Second stage	"The U-Net"	Diffusion model over the latent space.
CFG	"Guidance scale"	`(1+w)·ε_cond - w·ε_uncond`; tunes conditioning strength.
Null token	"Empty prompt embed"	Unconditional embed used for `ε_uncond`.
Cross-attention	"How text gets in"	Each U-Net block attends to text tokens as K and V.
DiT	"Diffusion Transformer"	Replace U-Net with a transformer over latent patches; scales better.
MMDiT	"Multi-modal DiT"	SD3's architecture: text and image streams with joint attention.
VAE scaling factor	"Magic number"	Divides latents by ~5.4 so diffusion operates in unit-variance space.

Production note: running Flux-12B on an 8GB consumer GPU

the reference Flux integration is the canonical "I have a consumer GPU, can I ship this?" recipe. The trick is the same three-knob recipe production inference literature lists applied to a diffusion DiT:

Staggered loading. Flux has three networks that never need to coexist in VRAM: T5-XXL text encoder (~10 GB in fp32), CLIP-L (small), the 12B MMDiT, and the VAE. Encode the prompt first, *delete* the encoders, load the DiT, denoise, *delete* the DiT, load the VAE, decode. Consumer 8GB GPUs only fit one stage at a time.
4-bit quantization via bitsandbytes. BitsAndBytesConfig(load_in_4bit=True, bnb_4bit_compute_dtype=torch.bfloat16) on both the T5 encoder and the DiT. Cuts memory 8×, quality drop is imperceptible for text-to-image per Aritra's benchmarks (linked in the notebook).
CPU offload. pipe.enable_model_cpu_offload() auto-swaps modules between CPU and GPU as each forward pass advances. Adds 10-20% latency but makes the pipeline run at all.

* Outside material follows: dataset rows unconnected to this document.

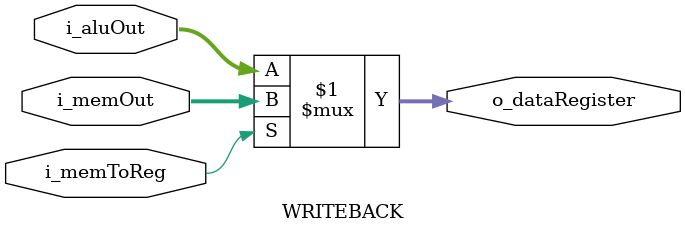
<source format=v>
`timescale 1ns / 1ps


module WRITEBACK #(
    parameter len = 32
	) (
	input i_memToReg,
	input [len-1:0] i_aluOut,
	input [len-1:0] i_memOut,
	output [len-1:0] o_dataRegister
    );

    //always @(*)
    //begin
        assign o_dataRegister = (i_memToReg) ? i_memOut : i_aluOut;
    //end
endmodule

</source>
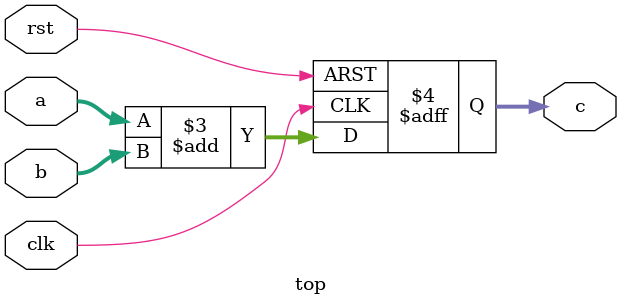
<source format=v>
module top(
  input            clk,
  input            rst,
  input      [3:0] a,
  input      [3:0] b,
  output reg [3:0] c
);

  always @(posedge clk, negedge rst) begin
    if (!rst) begin
        c <= 'b0;
    end else begin
        c <= a + b;
    end
  end

endmodule

</source>
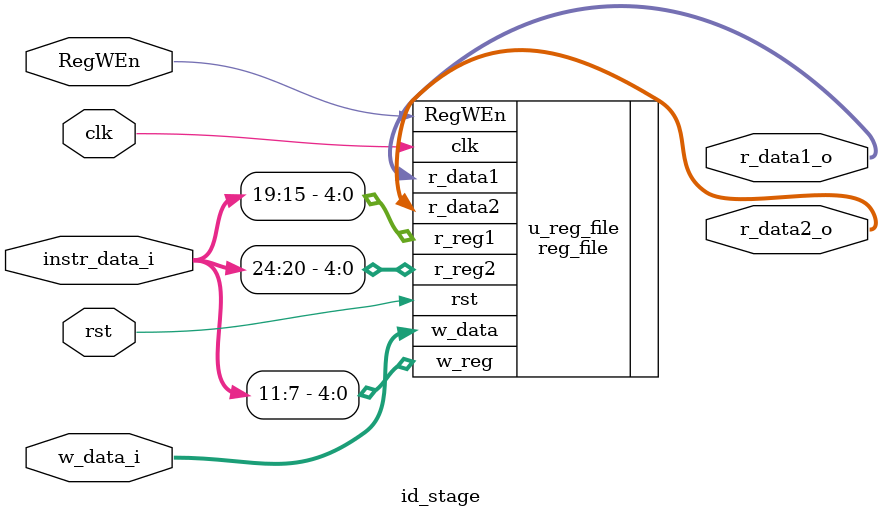
<source format=v>
module id_stage(
    input clk,
    input rst,

    input [31:0] instr_data_i,
    input [31:0] w_data_i,
    input RegWEn,

    output [31:0] r_data1_o,
    output [31:0] r_data2_o
);

    // module registerFile
    reg_file u_reg_file (
        .clk(clk),
        .rst(rst),

        .r_reg1(instr_data_i[19:15]), // rs1
        .r_reg2(instr_data_i[24:20]), //rs2
        .w_reg(instr_data_i[11:7]),   //rd
        .w_data(w_data_i),            // data write in
        .RegWEn(RegWEn),

        .r_data1(r_data1_o),
        .r_data2(r_data2_o)

    );


endmodule
</source>
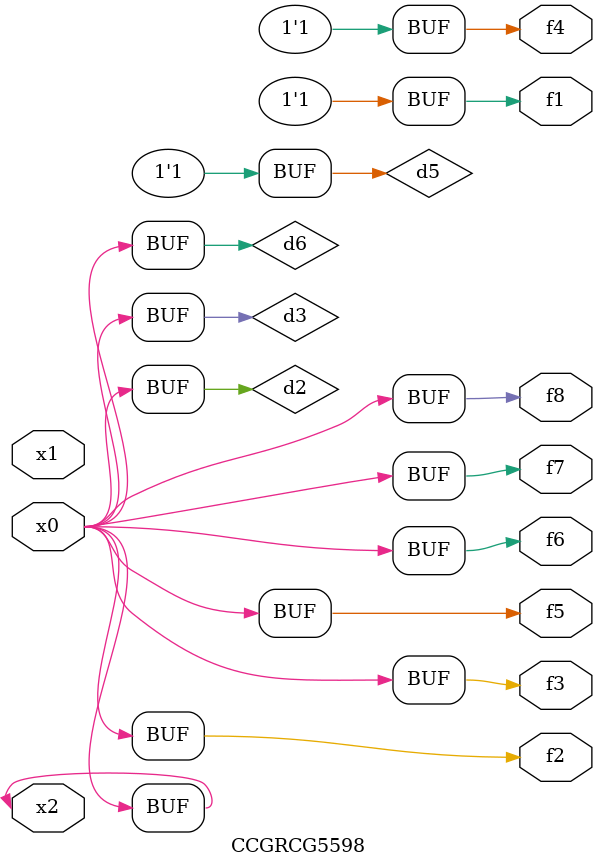
<source format=v>
module CCGRCG5598(
	input x0, x1, x2,
	output f1, f2, f3, f4, f5, f6, f7, f8
);

	wire d1, d2, d3, d4, d5, d6;

	xnor (d1, x2);
	buf (d2, x0, x2);
	and (d3, x0);
	xnor (d4, x1, x2);
	nand (d5, d1, d3);
	buf (d6, d2, d3);
	assign f1 = d5;
	assign f2 = d6;
	assign f3 = d6;
	assign f4 = d5;
	assign f5 = d6;
	assign f6 = d6;
	assign f7 = d6;
	assign f8 = d6;
endmodule

</source>
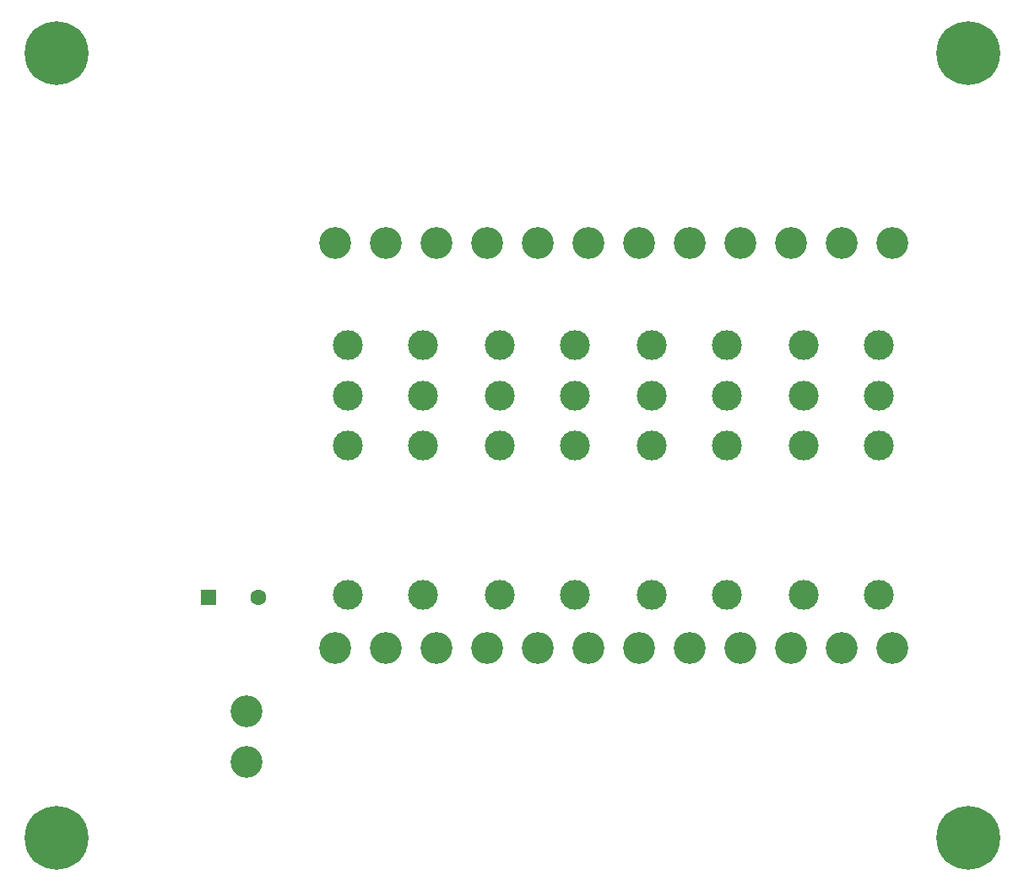
<source format=gbr>
%TF.GenerationSoftware,KiCad,Pcbnew,7.0.6*%
%TF.CreationDate,2023-07-18T18:02:52+08:00*%
%TF.ProjectId,RelayModuleMK1_KiCad,52656c61-794d-46f6-9475-6c654d4b315f,rev?*%
%TF.SameCoordinates,Original*%
%TF.FileFunction,Soldermask,Bot*%
%TF.FilePolarity,Negative*%
%FSLAX46Y46*%
G04 Gerber Fmt 4.6, Leading zero omitted, Abs format (unit mm)*
G04 Created by KiCad (PCBNEW 7.0.6) date 2023-07-18 18:02:52*
%MOMM*%
%LPD*%
G01*
G04 APERTURE LIST*
%ADD10C,3.200000*%
%ADD11C,3.000000*%
%ADD12C,6.400000*%
%ADD13R,1.600000X1.600000*%
%ADD14C,1.600000*%
G04 APERTURE END LIST*
D10*
%TO.C,JIN1*%
X226060000Y-96520000D03*
X231140000Y-96520000D03*
X236220000Y-96520000D03*
%TD*%
D11*
%TO.C,Relay1*%
X219650000Y-91160000D03*
X219650000Y-76160000D03*
X219650000Y-71160000D03*
X219650000Y-66160000D03*
X212150000Y-66160000D03*
X212150000Y-71160000D03*
X212150000Y-76160000D03*
X212150000Y-91160000D03*
%TD*%
D12*
%TO.C,REF\u002A\u002A*%
X182880000Y-115570000D03*
%TD*%
D11*
%TO.C,Relay4*%
X265370000Y-91160000D03*
X265370000Y-76160000D03*
X265370000Y-71160000D03*
X265370000Y-66160000D03*
X257870000Y-66160000D03*
X257870000Y-71160000D03*
X257870000Y-76160000D03*
X257870000Y-91160000D03*
%TD*%
D10*
%TO.C,JOUT2*%
X251460000Y-55880000D03*
X246380000Y-55880000D03*
X241300000Y-55880000D03*
%TD*%
%TO.C,JOUT0*%
X220980000Y-55880000D03*
X215900000Y-55880000D03*
X210820000Y-55880000D03*
%TD*%
D12*
%TO.C,REF\u002A\u002A*%
X182880000Y-36830000D03*
%TD*%
D10*
%TO.C,JOUT3*%
X266700000Y-55880000D03*
X261620000Y-55880000D03*
X256540000Y-55880000D03*
%TD*%
%TO.C,J1*%
X201930000Y-102870000D03*
X201930000Y-107950000D03*
%TD*%
D11*
%TO.C,Relay3*%
X250130000Y-91160000D03*
X250130000Y-76160000D03*
X250130000Y-71160000D03*
X250130000Y-66160000D03*
X242630000Y-66160000D03*
X242630000Y-71160000D03*
X242630000Y-76160000D03*
X242630000Y-91160000D03*
%TD*%
%TO.C,Relay2*%
X234890000Y-91160000D03*
X234890000Y-76160000D03*
X234890000Y-71160000D03*
X234890000Y-66160000D03*
X227390000Y-66160000D03*
X227390000Y-71160000D03*
X227390000Y-76160000D03*
X227390000Y-91160000D03*
%TD*%
D10*
%TO.C,JOUT1*%
X236220000Y-55880000D03*
X231140000Y-55880000D03*
X226060000Y-55880000D03*
%TD*%
D13*
%TO.C,C2*%
X198160000Y-91440000D03*
D14*
X203160000Y-91440000D03*
%TD*%
D10*
%TO.C,JIN3*%
X256540000Y-96520000D03*
X261620000Y-96520000D03*
X266700000Y-96520000D03*
%TD*%
%TO.C,JIN0*%
X210820000Y-96520000D03*
X215900000Y-96520000D03*
X220980000Y-96520000D03*
%TD*%
%TO.C,JIN2*%
X241300000Y-96520000D03*
X246380000Y-96520000D03*
X251460000Y-96520000D03*
%TD*%
D12*
%TO.C,REF\u002A\u002A*%
X274320000Y-36830000D03*
%TD*%
%TO.C,REF\u002A\u002A*%
X274320000Y-115570000D03*
%TD*%
M02*

</source>
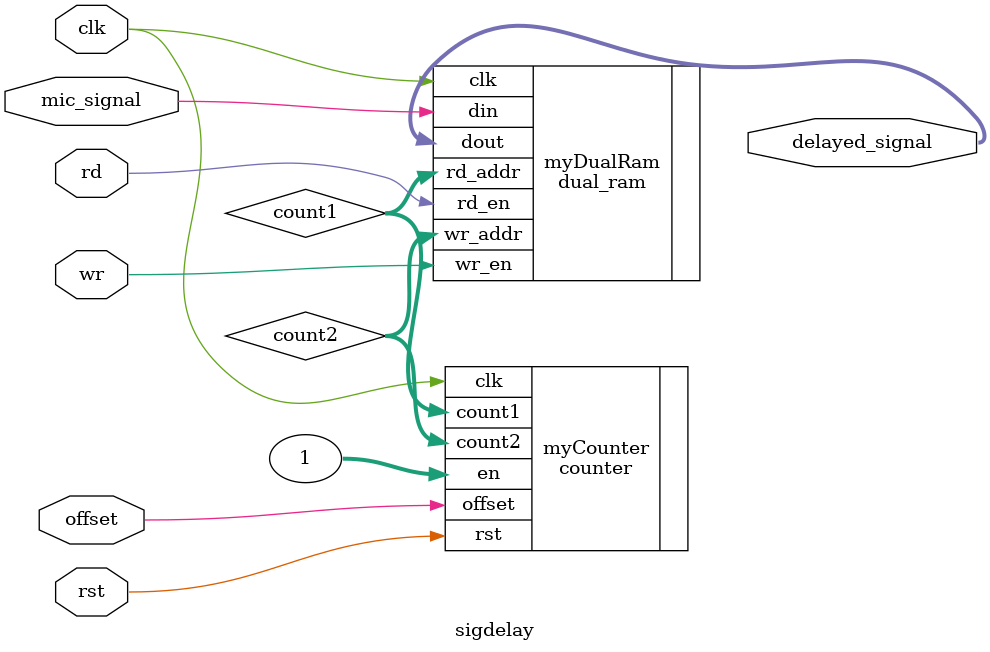
<source format=sv>
module sigdelay #(
  parameter WIDTH = 8
)(
  input logic clk,
  input logic rst,
  input logic wr,
  input logic rd,
  input logic offset,
  input logic mic_signal,
  output logic [WIDTH-1:0] delayed_signal
);

  logic [WIDTH-1:0] count1;
  logic [WIDTH-1:0] count2;

counter myCounter (
  .clk (clk),
  .rst (rst),
  .en (1),
  .offset (offset),
  .count1 (count1),
  .count2 (count2)
);

dual_ram myDualRam (
  .clk (clk),
  .wr_en (wr),
  .rd_en (rd),
  .wr_addr (count2),
  .rd_addr (count1),
  .din (mic_signal),
  .dout (delayed_signal)
);

endmodule

</source>
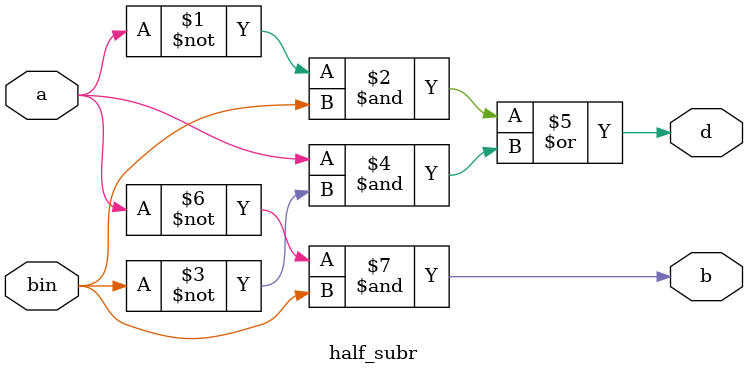
<source format=v>
module full_sub(output d, bo, input a, b,bin);
	wire di, b1, b2;
	half_subr g1(di, b1, a, b);
	half_subr g2(d, b2, di, bin);
	assign bo = b2|b1;
endmodule 
module half_subr(output d, b, input a,bin);
	assign d = ((~a)&bin) | (a&(~bin));
	assign b = (~a)&bin;
endmodule 
</source>
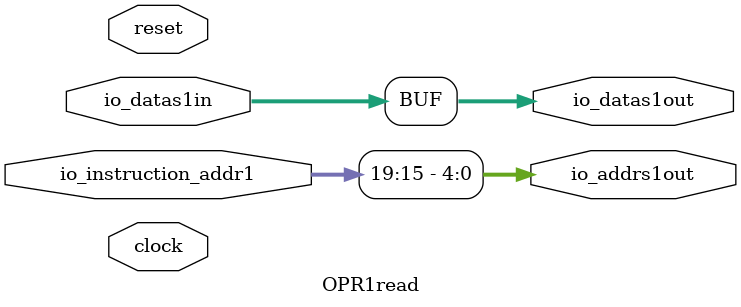
<source format=v>
module OPR1read(
  input         clock,
  input         reset,
  input  [31:0] io_instruction_addr1,
  input  [31:0] io_datas1in,
  output [4:0]  io_addrs1out,
  output [31:0] io_datas1out
);
  assign io_addrs1out = io_instruction_addr1[19:15]; // @[OPR1read.scala 18:38]
  assign io_datas1out = io_datas1in; // @[OPR1read.scala 17:25 20:15]
endmodule

</source>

The memory accounting is: 10 GB T5 / 8 = 1.25 GB quantized, 12 B params × 0.5 bytes = ~6 GB quantized DiT, plus activations. In stas00's terms this is the extreme-end of TP=1 inference — no model parallelism, maximum quantization. For production you'd run TP=2 or TP=4 on H100s; for a single dev laptop, this is the recipe.